[Start of ARTICLE]

Regardless of Christ being the singular seed, individuals who "belong" to Christ are Abraham's seed and heirs to the promise.
Gentiles were once strangers to the covenants of promise but are now grafted in.

It still boils down to individuals being Abraham's seed and heirs to the promise. I can assure you Jesus didn't need all of the promises that Abraham and his descendants needed.
Abraham's descendants were the individuals who exchanged the truth for a lie. They were broken off to allow Gentiles to be grafted in.
Making way for the true co-heirs of the promise. Making way for the true Abraham's seed. Co-heirs with Jesus of the Kingdom of God.

There is oneness and unity but still separation in the form of the bride. Unless we become Jesus which I don't believe is possible as we'll be co-heirs with Jesus. When we see him as he is, we will become like him.

Anyway since individuals who belong to Christ are Abraham's seed, it is possible for them to be the elected individuals concerning this;

God said this first "The promises were spoken to Abraham and to his seed."
Then he said this "If you belong to Christ, then you are Abraham's seed."

[End of ARTICLE]
[Start of EXCERPTED RECORDS]

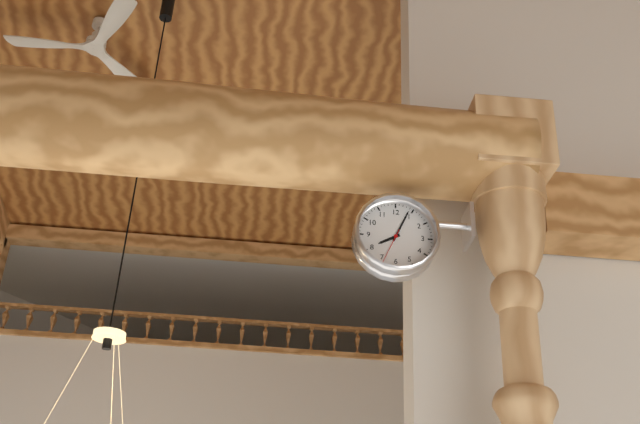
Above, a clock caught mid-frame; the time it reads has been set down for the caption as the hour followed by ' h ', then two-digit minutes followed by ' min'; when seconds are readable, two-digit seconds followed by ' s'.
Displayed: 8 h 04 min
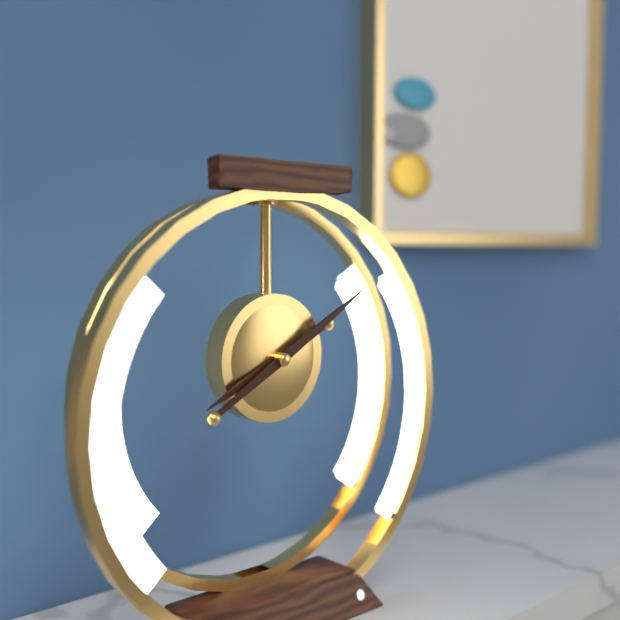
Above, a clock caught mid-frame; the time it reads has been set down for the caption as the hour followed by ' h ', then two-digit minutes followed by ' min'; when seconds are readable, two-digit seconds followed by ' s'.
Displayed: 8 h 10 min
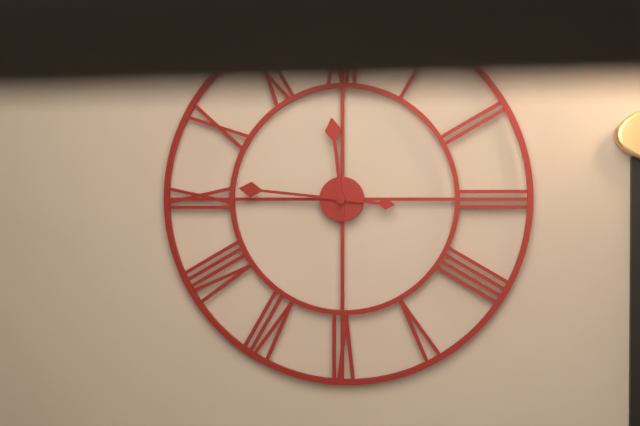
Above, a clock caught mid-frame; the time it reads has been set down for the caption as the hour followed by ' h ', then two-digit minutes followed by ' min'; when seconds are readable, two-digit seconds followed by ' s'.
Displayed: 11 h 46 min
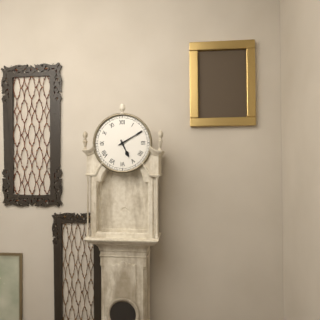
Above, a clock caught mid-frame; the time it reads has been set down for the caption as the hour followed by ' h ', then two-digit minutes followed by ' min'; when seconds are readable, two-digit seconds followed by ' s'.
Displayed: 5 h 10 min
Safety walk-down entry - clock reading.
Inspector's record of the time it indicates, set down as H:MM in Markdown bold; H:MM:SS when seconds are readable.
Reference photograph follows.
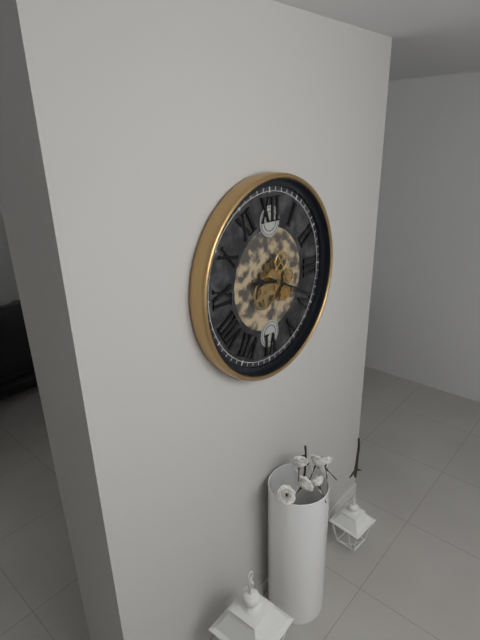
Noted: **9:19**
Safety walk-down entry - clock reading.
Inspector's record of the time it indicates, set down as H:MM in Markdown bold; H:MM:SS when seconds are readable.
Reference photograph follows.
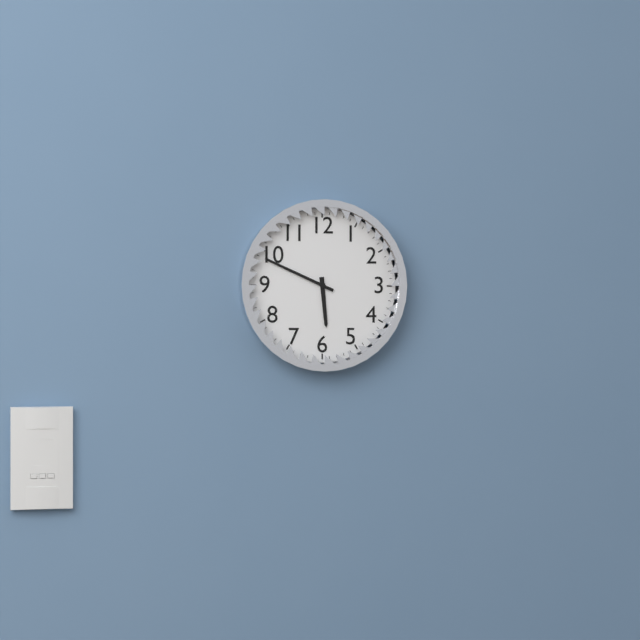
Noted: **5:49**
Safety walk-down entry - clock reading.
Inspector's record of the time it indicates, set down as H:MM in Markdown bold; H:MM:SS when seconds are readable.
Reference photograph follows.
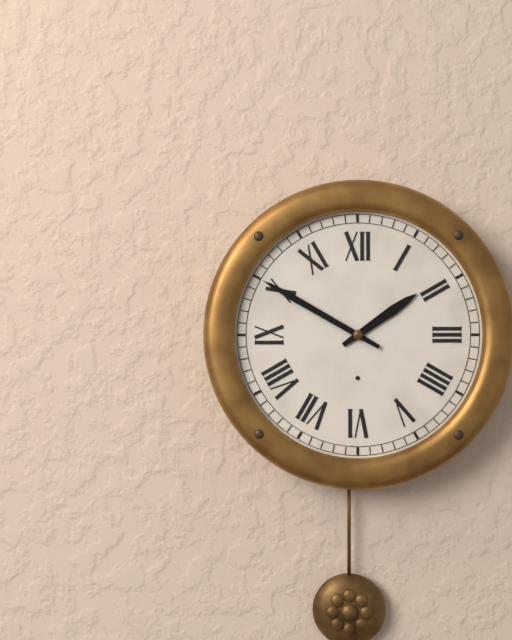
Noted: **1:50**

[End of EXCERPTED RECORDS]
[Start of EXCERPTED RECORDS]

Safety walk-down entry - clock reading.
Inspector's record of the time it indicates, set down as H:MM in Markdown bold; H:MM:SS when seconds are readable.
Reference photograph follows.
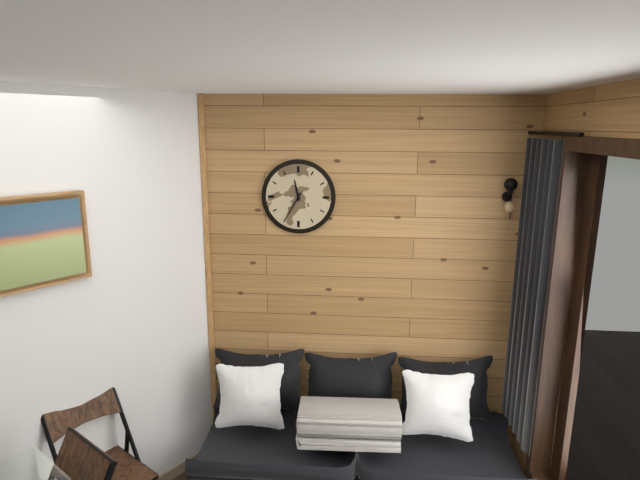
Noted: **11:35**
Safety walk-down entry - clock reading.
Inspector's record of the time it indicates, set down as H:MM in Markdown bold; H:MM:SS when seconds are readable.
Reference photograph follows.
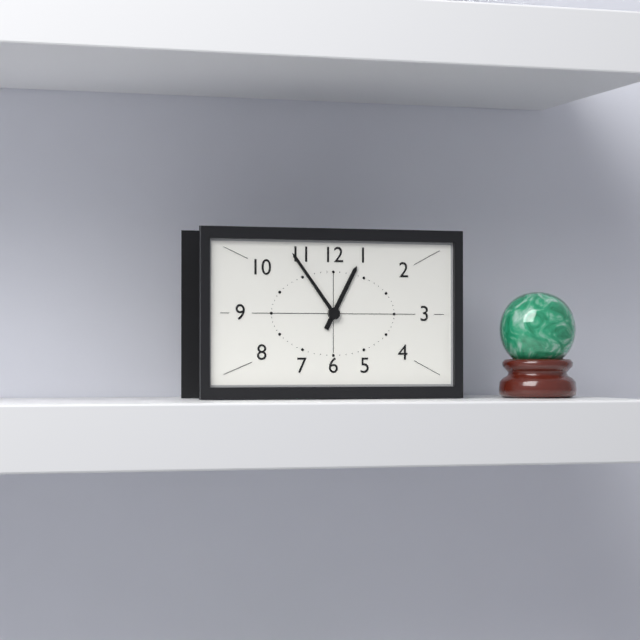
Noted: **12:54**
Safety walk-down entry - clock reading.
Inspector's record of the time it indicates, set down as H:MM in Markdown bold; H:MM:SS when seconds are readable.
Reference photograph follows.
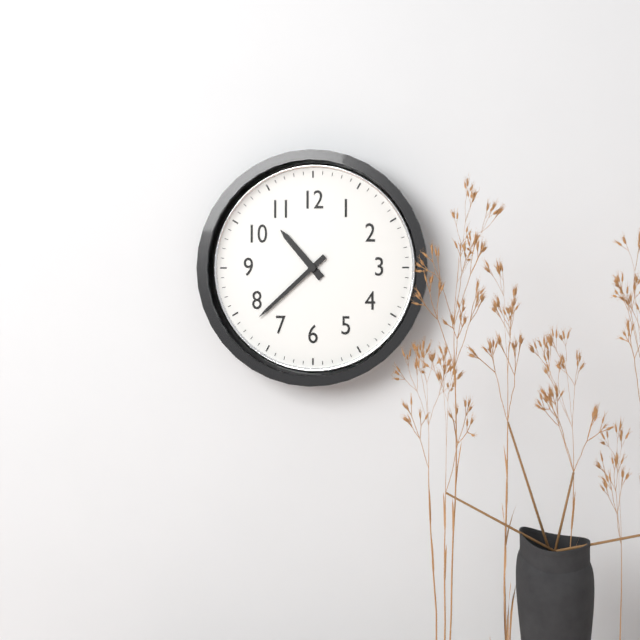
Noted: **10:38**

[End of EXCERPTED RECORDS]
[Start of EXCERPTED RECORDS]

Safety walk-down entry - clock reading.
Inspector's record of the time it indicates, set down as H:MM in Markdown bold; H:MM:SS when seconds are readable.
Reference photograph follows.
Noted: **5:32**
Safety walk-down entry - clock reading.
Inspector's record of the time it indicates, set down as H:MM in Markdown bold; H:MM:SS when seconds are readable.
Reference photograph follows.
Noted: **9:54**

[End of EXCERPTED RECORDS]

### TASKS FOR THIS EXERCISE:
a) List every word or phrase that the post about Abraham's seed puts inside double quotation marks.
b) Translate this sentence from the post about Abraham's seed into Spanish: "Gentiles were once strangers to the covenants of promise but are now grafted in."
c) Carry the post about Abraham's seed forward, starting after its final sentence.
The items after the post about Abraham's seed are separate material with no connection to it.

### THE REPLIES:
a)
- belong
- The promises were spoken to Abraham and to his seed.
- If you belong to Christ, then you are Abraham's seed.

b) Los gentiles fueron una vez extraños a los pactos de la promesa, pero ahora han sido injertados.

c)
----------



## Artfuldodger

We can see the plurality of Abraham's seed through Christ here;

Romans 9:7-8
Neither, because they are the seed of Abraham, are they all children: but, In Isaac shall thy seed be called.
8That is, They which are the children of the flesh, these are not the children of God: but the children of the promise are counted for the seed.

What it boils down to is; who are the children of the promise?

Galatians 4:28-29
Now you, brothers and sisters, like Isaac, are children of promise.
29At that time the son born according to the flesh persecuted the son born by the power of the Spirit. It is the same now.

If it's the same now_____election? Like Isaac, children by promise.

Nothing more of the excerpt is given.